- ACTIVITY
Among the entries, find each line that includes the string "events" and list it.

- PROVIDED RECORDS
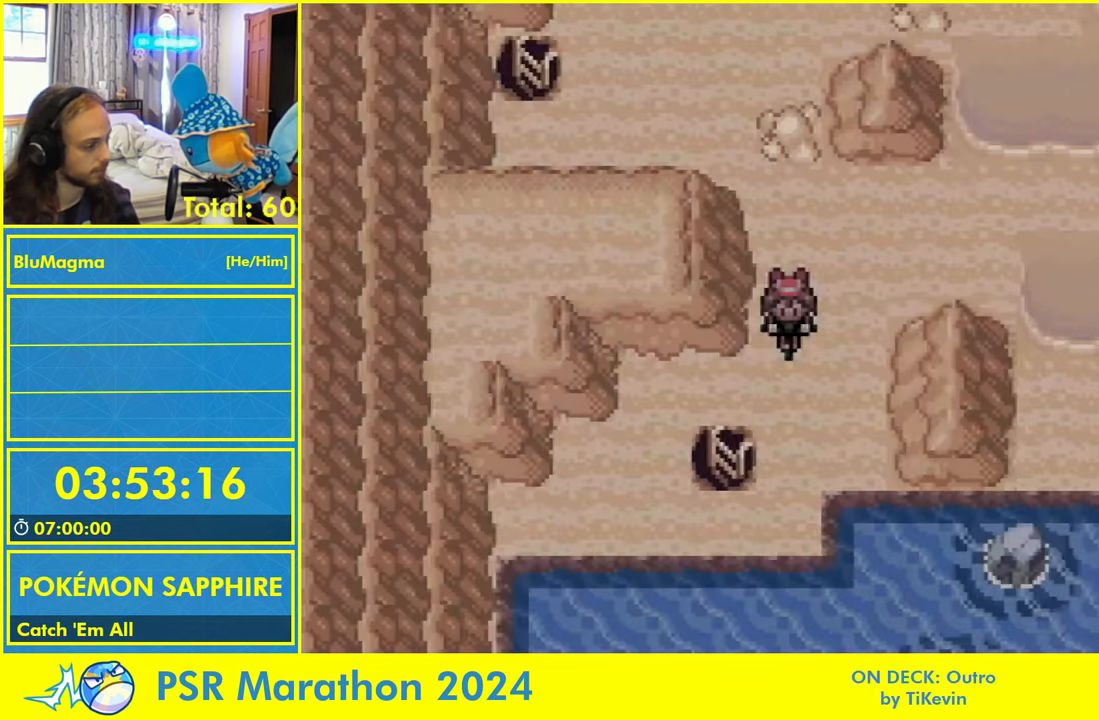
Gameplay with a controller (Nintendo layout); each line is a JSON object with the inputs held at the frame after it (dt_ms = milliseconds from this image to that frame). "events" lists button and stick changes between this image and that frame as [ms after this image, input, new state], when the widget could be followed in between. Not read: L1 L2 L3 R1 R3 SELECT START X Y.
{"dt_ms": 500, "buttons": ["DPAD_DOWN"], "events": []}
...
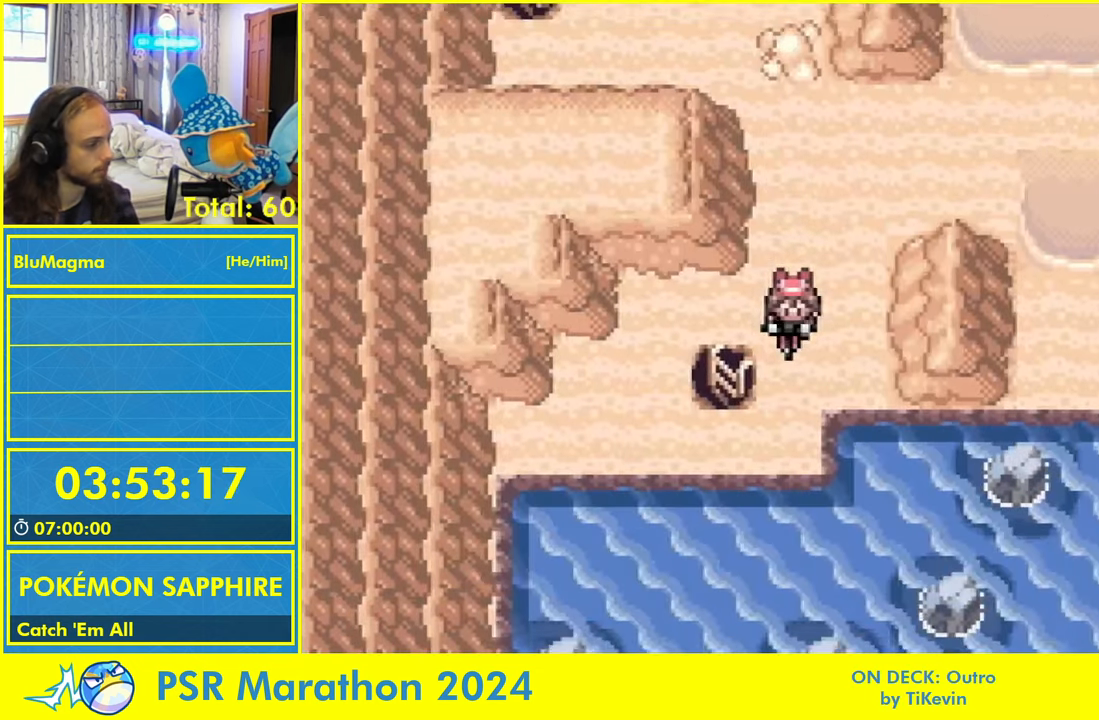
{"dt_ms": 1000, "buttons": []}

- REPLY TO THE EXERCISE
Gameplay with a controller (Nintendo layout); each line is a JSON object with the inputs held at the frame after it (dt_ms = milliseconds from this image to that frame). "events" lists button and stick changes between this image and that frame as [ms after this image, input, new state], when the widget could be followed in between. Not read: L1 L2 L3 R1 R3 SELECT START X Y.
{"dt_ms": 500, "buttons": ["DPAD_DOWN"], "events": []}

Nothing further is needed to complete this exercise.